2012-11-06 08:47:16 未知

Rupert Christiansen advises everyone to take any excuse to visit the Barber Institute in Edgbaston.

Take any excuse you can to visit the Barber Institute. Situated in Edgbaston on the University of Birmingham campus, it contains one of our finest regional art collections, beautifully housed in a tranquil setting and displaying a small number of paintings and objets d’art, all of a very high quality, without intrusive labelling or gimmickry.

An additional attraction at the moment is the small exhibition In Front of Nature: The European Landscapes of Thomas Fearnley (until January 27), which will afford you a happy half-hour of browsing.

A Norwegian of English descent, Fearnley flourished at the same time as Constable and Turner, to whose superior genius his talent offers interesting comparisons.

Perhaps his most famous picture today is the little oil sketch he made of Turner standing on a bench on varnishing day at the British Institution, but this is untypical of his subject matter. His genre was landscape, treated in a warm and fluent but objective style that evokes for me the opening movement of Beethoven’s “Pastoral Symphony”.

Landscape for Fearnley was neither menacing nor daunting. The Romantic sublime of Caspar David Friedrich – another of his contemporaries – is not his style, and even his superb picture of the Grindelwald Glacier seems without any rhetoric of awe. Wordsworth’s Lake District was a terrain he saw as a working rural environment rather than a source of epic scenic grandeur, and his depictions of Derwentwater and Rydal have fresh bucolic charm.

Fearnley’s modesty made him popular in his lifetime: when he showed his work in London in the mid 1830s, he was preferred by several critics to Turner, who was deemed excessive and outré. Nowadays taste has decisively reversed in Turner’s favour, and at first glance Fearnley’s gentle paintings can look as though they belong in a Victorian parlour next to the aspidistra. But look a little longer and their quiet grace and harmony suggests someone happily absorbed in nature but not overwhelmed by it.

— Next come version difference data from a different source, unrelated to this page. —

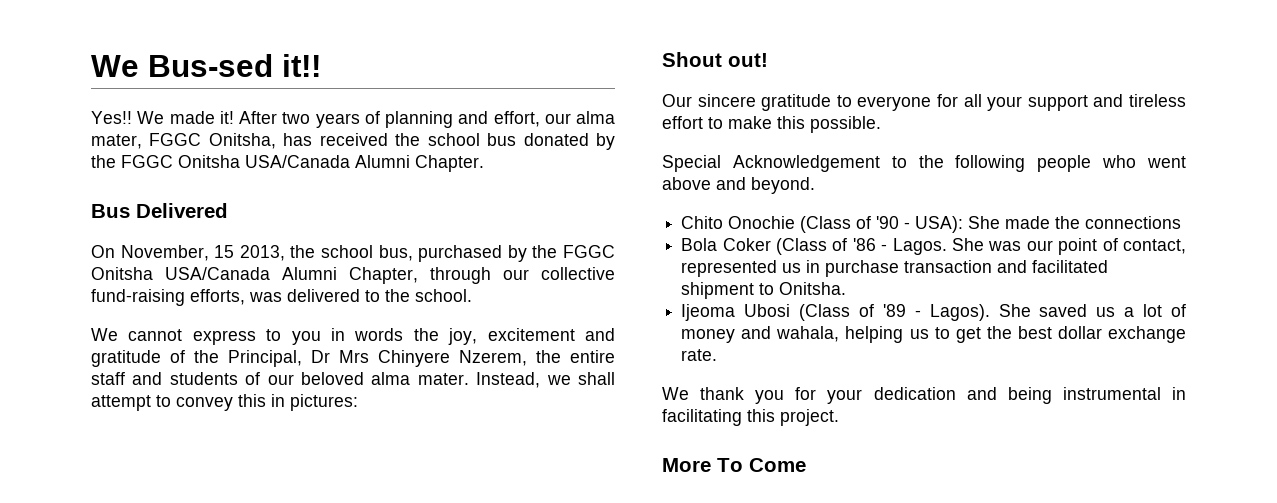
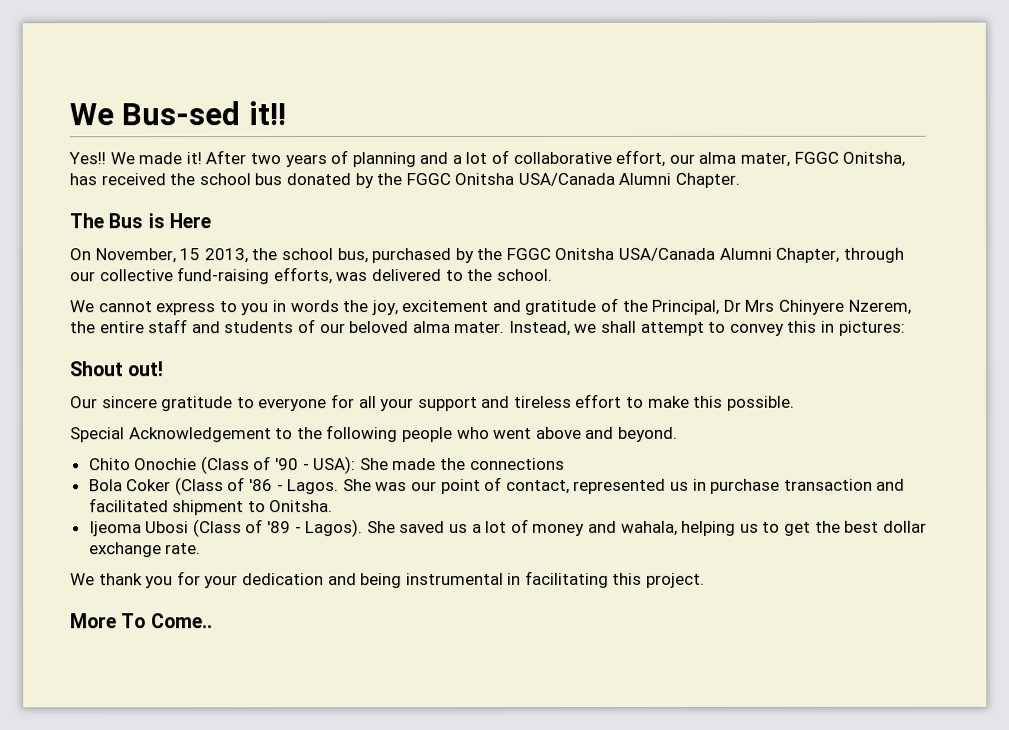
(489, 117) none -> [451,149,612,165] a lot of collaborative
[91,203,228,218] Bus Delivered -> [69,213,211,229] The Bus is Here
[749,458,806,472] Come -> [150,613,213,629] Come..

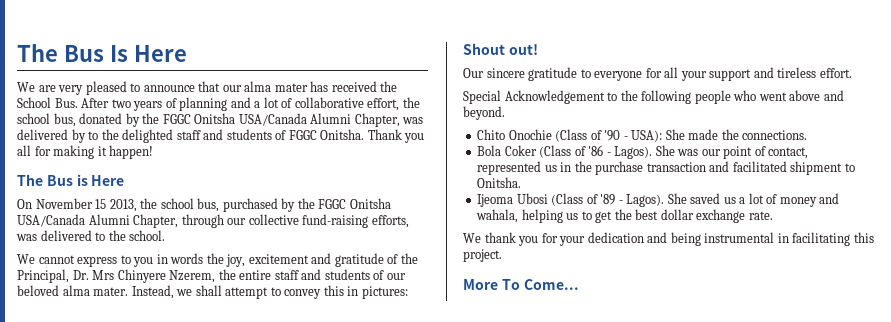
[69,101,286,126] [68,152,202,165] We Bus-sed it!! // Yes!! We made it! -> [17,44,187,62] [17,81,398,95] [17,97,78,108] The Bus Is Here // We are very pleased to announce that our alma mater has received the School Bus.
[668,151,906,167] [69,173,283,186] our alma mater, FGGC Onitsha, has received the school bus -> [402,97,420,108] [17,113,76,127] the school bus,
[675,172,741,188] Chapter. -> [354,113,424,127] [17,129,425,143] [17,145,154,159] Chapter, was delivered by to the delighted staff and students of FGGC Onitsha. Thank you all for making it happen!
[94,248,176,264] November, -> [35,198,93,209] November
[722,299,741,312] Dr -> [72,270,89,280] Dr.
[575,393,795,411] effort to make this possible. -> [819,68,852,78] effort.
[469,457,565,471] connections -> [742,130,808,140] connections.
[287,479,340,495] Lagos. -> [614,146,653,159] Lagos).
(707, 484) none -> [574,161,592,172] the
[150,613,213,629] Come.. -> [523,279,579,290] Come...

Fearnley spent much of his adult life travelling restlessly through Europe. He was no Byronic sociopath, however – rather, a convivial, back-slapping sort of a fellow who enjoyed a smoke and a jar. Below a self-portrait picturing himself indulging in both these pleasures, he writes the rubric, “An artist without a drink is like a ship without sails”: an appropriate motto, perhaps, for the coats of arms of several of today’s bibulous YBAs.